“What’s the matter?” she demanded. “The whole crew is tramping outside my windows. I hope we haven’t struck an iceberg.”
“Adele, don’t faint, please. Something awful has happened.”
“Turner! He has killed some one finally!”
“Hush, for Heaven’s sake! Wilmer has been murdered, Adele—and the captain.”
Mrs. Johns had less control than the other women. She stood for an instant, with a sort of horrible grin on her face. Then she went down on the floor, full length, with a crash. Elsa Lee knelt beside her and slid a pillow under her head.
“Call the maids, Leslie,” she said quietly. “Karen has something for this sort of thing. Tell her to bring it quickly.”
I went the length of the cabin and into the chartroom. The maids’ room was here, on the port-side, and thus aft of Mrs. Turner’s and Miss Lee’s rooms. It had one door only, and two small barred windows, one above each of the two bunks.
I turned on the chart-room lights. At the top of the after companionway the crew had been assembled, and Burns was haranguing them. I knocked at the maids’ door, and, finding it unlocked, opened it an inch or so.
“Karen!” I called—and, receiving no answer: “Mrs. Sloane!” (the stewardess).
I opened the door wide and glanced in. Karen Hansen, the maid, was on the floor, dead. The stewardess, in collapse from terror, was in her bunk, uninjured.
CHAPTER VII
WE FIND THE AXE
I went to the after companionway and called up to the men to send the first mate down; but Burns came instead.
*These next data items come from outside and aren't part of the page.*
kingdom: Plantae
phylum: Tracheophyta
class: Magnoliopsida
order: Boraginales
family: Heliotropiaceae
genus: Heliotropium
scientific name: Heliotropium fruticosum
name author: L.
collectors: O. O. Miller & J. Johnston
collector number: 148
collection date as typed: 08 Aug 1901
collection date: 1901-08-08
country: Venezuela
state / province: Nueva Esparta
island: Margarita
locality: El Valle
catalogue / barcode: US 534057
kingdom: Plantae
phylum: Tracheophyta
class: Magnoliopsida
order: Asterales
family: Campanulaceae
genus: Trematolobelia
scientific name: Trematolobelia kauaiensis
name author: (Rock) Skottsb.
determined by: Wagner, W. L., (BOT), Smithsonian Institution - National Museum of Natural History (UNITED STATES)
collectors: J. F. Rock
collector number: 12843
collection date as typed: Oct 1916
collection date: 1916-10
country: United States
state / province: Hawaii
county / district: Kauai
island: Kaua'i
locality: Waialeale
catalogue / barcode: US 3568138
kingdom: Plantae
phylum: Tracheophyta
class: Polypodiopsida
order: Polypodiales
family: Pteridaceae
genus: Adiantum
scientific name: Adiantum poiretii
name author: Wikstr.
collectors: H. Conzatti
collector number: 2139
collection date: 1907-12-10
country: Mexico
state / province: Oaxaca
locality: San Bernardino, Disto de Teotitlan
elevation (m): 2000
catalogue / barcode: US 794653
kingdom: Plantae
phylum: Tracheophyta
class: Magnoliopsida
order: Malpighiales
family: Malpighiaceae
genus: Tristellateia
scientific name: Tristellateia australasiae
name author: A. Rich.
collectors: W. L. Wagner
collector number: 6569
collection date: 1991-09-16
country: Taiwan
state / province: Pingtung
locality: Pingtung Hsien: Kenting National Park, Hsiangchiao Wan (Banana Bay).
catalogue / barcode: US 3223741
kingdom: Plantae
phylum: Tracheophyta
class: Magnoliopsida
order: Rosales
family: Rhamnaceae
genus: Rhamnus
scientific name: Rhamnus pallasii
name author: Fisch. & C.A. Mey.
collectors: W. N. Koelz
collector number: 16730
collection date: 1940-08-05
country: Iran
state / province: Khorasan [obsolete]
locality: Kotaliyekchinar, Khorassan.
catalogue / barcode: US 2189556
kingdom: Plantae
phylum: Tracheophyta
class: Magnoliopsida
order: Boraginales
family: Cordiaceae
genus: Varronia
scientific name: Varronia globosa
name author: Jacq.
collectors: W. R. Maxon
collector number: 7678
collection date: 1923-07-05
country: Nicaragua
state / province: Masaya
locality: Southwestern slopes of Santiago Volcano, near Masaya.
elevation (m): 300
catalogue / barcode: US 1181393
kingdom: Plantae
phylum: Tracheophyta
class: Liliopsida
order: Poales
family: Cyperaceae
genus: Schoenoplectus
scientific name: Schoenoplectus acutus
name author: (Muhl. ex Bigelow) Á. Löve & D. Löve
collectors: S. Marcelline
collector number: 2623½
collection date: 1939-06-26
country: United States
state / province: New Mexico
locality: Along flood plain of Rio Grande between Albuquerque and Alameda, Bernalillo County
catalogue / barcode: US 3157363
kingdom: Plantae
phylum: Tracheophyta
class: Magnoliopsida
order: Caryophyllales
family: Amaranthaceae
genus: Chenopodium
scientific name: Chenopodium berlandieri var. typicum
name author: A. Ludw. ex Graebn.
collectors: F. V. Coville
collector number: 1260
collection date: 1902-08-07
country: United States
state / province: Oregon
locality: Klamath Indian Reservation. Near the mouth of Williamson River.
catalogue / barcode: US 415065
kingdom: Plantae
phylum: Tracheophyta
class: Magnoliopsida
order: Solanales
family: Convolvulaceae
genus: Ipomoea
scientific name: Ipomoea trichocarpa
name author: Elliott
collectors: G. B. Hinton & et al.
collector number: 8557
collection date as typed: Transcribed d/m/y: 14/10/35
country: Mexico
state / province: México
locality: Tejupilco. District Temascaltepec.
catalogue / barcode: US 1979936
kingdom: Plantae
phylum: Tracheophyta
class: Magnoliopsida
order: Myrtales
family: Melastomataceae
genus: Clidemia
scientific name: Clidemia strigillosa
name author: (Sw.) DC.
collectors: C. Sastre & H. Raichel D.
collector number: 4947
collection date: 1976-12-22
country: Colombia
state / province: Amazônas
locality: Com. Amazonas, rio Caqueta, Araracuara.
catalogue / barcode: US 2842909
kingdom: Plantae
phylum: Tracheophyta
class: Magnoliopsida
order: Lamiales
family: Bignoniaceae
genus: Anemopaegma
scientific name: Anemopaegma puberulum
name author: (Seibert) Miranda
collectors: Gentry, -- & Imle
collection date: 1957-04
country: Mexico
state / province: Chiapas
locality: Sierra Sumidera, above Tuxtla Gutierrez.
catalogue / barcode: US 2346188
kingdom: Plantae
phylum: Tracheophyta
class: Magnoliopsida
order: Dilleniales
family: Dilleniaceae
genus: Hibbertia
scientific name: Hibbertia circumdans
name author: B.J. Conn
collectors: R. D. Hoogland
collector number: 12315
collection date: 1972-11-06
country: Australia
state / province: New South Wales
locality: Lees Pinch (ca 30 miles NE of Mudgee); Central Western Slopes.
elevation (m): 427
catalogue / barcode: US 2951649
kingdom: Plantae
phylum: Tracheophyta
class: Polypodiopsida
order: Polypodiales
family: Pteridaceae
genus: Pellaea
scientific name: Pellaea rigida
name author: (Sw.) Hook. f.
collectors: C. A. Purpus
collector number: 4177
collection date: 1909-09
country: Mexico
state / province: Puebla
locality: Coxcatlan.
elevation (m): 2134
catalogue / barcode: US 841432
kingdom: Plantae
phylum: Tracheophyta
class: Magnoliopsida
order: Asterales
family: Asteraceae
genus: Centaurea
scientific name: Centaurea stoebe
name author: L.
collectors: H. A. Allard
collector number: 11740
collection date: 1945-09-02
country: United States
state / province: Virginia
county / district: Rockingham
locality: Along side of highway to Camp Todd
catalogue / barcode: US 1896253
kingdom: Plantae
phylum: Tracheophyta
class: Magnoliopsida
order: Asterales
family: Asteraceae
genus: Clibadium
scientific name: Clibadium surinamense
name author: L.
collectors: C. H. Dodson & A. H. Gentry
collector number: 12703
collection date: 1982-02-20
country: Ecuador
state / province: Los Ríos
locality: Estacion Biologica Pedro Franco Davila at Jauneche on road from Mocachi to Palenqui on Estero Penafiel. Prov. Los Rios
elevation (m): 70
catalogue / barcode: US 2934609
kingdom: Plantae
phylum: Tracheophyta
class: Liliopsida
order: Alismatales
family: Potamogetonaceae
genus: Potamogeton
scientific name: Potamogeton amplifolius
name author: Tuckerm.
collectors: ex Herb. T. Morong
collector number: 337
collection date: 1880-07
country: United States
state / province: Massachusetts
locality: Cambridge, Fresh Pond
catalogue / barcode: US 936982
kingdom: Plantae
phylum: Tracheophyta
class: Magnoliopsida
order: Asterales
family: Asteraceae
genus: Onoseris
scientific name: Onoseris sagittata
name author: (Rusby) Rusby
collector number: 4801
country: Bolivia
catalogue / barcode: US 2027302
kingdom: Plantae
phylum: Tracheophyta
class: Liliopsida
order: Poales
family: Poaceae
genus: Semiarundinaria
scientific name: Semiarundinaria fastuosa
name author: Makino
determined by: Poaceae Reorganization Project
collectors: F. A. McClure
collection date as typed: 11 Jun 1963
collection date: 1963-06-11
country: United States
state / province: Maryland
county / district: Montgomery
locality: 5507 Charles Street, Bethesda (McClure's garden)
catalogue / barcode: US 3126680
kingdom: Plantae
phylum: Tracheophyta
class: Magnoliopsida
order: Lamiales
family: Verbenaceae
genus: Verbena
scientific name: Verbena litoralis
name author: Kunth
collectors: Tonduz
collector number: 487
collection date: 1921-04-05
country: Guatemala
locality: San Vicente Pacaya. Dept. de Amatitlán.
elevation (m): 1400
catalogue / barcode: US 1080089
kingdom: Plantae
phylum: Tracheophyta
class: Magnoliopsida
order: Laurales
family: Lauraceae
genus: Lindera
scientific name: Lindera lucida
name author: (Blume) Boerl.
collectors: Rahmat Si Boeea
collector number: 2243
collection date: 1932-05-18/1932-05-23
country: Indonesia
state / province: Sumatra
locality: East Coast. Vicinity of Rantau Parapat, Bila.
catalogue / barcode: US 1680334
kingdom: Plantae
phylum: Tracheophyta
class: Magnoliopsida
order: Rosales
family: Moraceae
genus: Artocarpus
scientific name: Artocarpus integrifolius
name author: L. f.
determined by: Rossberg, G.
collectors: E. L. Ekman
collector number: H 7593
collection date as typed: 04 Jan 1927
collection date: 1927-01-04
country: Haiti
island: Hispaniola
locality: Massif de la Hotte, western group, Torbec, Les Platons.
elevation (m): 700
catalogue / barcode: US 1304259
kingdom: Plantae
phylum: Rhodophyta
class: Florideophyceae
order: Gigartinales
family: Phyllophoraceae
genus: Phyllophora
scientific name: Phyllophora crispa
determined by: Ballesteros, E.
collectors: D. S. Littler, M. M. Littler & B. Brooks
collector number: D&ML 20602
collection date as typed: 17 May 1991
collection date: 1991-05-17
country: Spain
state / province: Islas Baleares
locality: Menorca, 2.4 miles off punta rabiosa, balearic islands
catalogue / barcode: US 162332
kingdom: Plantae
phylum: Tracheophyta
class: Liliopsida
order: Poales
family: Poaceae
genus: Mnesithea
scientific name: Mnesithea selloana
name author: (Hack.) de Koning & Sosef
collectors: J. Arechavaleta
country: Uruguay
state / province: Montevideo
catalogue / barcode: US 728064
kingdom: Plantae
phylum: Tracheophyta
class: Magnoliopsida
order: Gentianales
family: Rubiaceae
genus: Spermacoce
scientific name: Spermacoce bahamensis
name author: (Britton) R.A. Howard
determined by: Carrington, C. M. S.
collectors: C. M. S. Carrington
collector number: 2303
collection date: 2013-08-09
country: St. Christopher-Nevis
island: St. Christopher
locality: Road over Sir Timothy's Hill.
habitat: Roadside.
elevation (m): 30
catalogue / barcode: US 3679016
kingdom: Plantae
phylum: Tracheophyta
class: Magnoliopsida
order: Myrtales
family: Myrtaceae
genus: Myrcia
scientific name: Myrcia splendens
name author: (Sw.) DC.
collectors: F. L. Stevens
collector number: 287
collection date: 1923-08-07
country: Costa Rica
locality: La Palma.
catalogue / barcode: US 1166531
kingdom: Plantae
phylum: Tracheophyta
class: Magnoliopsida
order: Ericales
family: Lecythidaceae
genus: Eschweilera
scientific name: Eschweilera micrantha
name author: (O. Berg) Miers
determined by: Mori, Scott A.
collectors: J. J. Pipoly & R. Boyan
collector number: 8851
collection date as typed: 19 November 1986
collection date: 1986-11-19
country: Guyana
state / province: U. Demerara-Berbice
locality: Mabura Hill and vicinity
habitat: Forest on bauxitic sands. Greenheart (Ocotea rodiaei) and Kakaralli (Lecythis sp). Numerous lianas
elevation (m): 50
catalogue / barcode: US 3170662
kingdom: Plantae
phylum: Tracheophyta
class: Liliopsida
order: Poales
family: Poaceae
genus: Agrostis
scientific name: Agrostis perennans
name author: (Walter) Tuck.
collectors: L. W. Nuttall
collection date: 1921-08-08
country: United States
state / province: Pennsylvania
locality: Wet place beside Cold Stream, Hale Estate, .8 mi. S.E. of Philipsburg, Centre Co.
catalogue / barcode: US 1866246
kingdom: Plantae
“Singleton’s sick,” he explained. “He’s up there in a corner, with Oleson and McNamara holding him.”
“Burns,” I said cautiously—“I’ve found another!”
“God, not one of the women!”
“One of the maids—Karen.”
Burns was a young fellow about my own age, and to this point he had stood up well. But he had been having a sort of flirtation with the girl, and I saw him go sick with horror. He wanted to see her, when he had got command of himself; but I would not let him enter the room. He stood outside, while I went in and carried out the stewardess, who was coming to and moaning. I took her forward, and told the three women there what I had found.
Mrs. Johns was better, and I found them all huddled in her room. I put the stewardess on the bed, and locked the door into the next room. Then, after examining the window, I gave Elsa Lee my revolver.
“Don’t let any one in,” I said. “I’ll put a guard at the two companionways, and we’ll let no one down. But keep the door locked also.”
She took the revolver from me, and examined it with the air of one familiar with firearms. Then she looked up at me, her lips as white as her face.
“We are relying on you, Leslie,” she said.